Am I the only guy this happens to? When I walk by a magnum of champagne in a liquor store I immediately have visions of shaking it and spraying it all over the place? I can’t be just me! This silly tradition started (or at least was popularized) at Le Mans! The 24 Hours of Le Mans was the venue for the first known instance at a major race of a winning driver celebrating by spraying champagne instead of drinking it. When Dan Gurney won the 1967 race with co-driver A.J. Foyt, the two drivers mounted the victory stand and Gurney was handed a magnum of champagne. Looking down, he saw Ford CEO Henry Ford II, team owner Carroll Shelby and their wives, as well as several journalists who had predicted disaster for the high-profile duo. Gurney shook the bottle and sprayed everyone nearby, establishing a tradition re-enacted in victory celebrations the world over for the next 40+ years. Gurney autographed and gave the bottle of champagne to a Life photographer, Flip Schulke, who used it as a lamp for many years. He later returned the bottle to Gurney, who keeps it at his home in California.

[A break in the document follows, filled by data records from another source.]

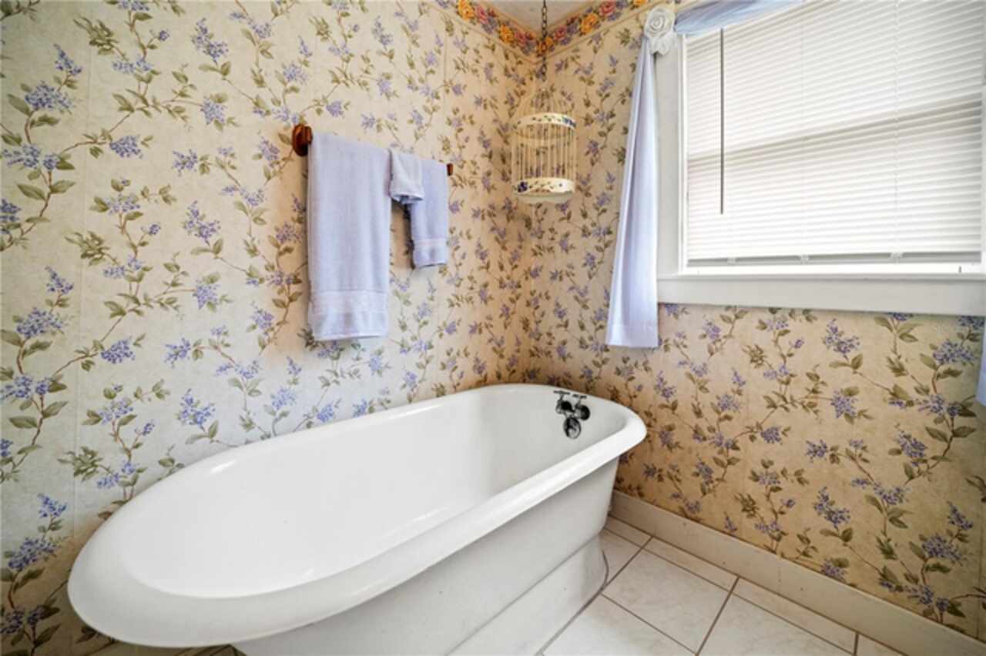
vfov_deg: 81.1
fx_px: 383
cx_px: 493
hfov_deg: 104.3
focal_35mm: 14
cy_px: 328
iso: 200
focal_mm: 14
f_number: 4.5
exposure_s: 1/10
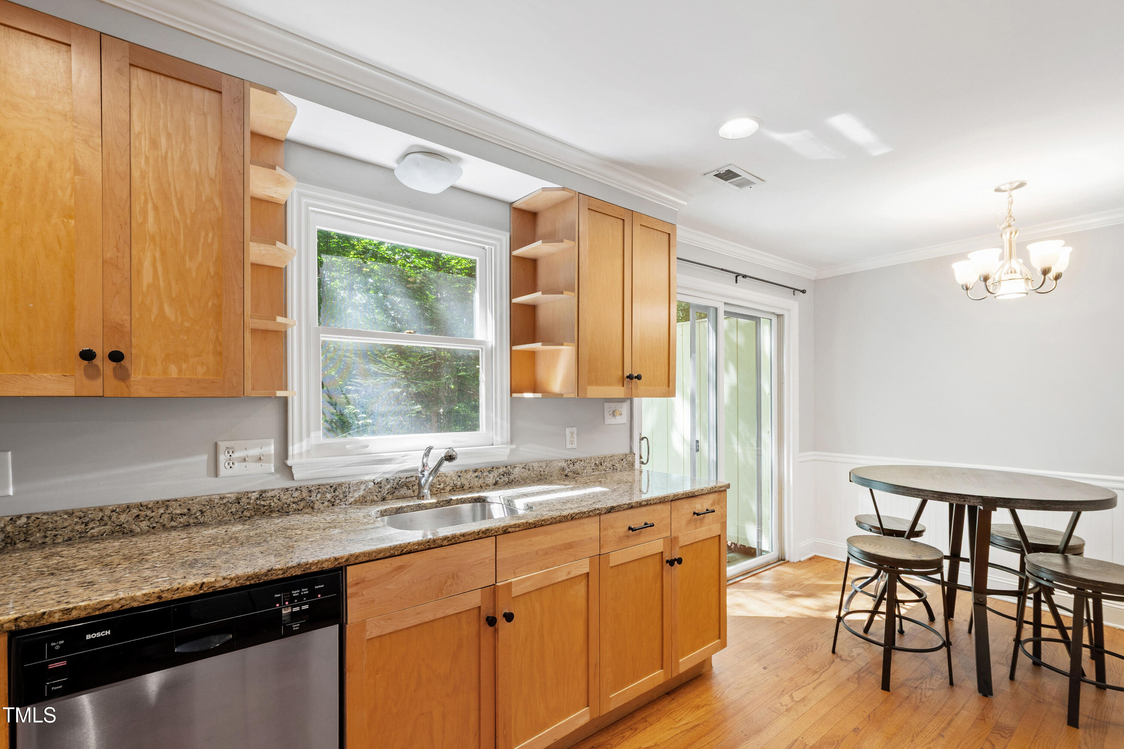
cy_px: 374
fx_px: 468
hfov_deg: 100.4
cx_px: 562
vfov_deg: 77.3
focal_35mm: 15
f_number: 8
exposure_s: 1/2
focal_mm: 10
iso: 100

Another silly thing Le Mans gave us. The races traditionally began with what became known as the Le Mans start, in which cars were lined up alongside the pit wall. The starting drivers would stand on the opposite side of the front stretch. When the French flag dropped to signify the start, the drivers would run across the track to their cars, which they would have to enter and start without assistance, before driving away. This became a safety issue in the late 1960s when drivers would ignore their safety harnesses, a recent invention. This starting method inspired Porsche to locate the ignition key switch to the left of the steering wheel. This allowed the driver to use his left hand to start the engine, and his right hand to put the transmission into gear.
June 22 will mark the 90th year of the 24 Hours of Le Mans (24 Heures du Mans in French). With the the current cable providers, streaming over the internet, and social media it shouldn’t be difficult to follow the race. Just like with the Monaco Grand Prix, Le Mans is more than just a race. The machines, location, history and pageantry make it an event.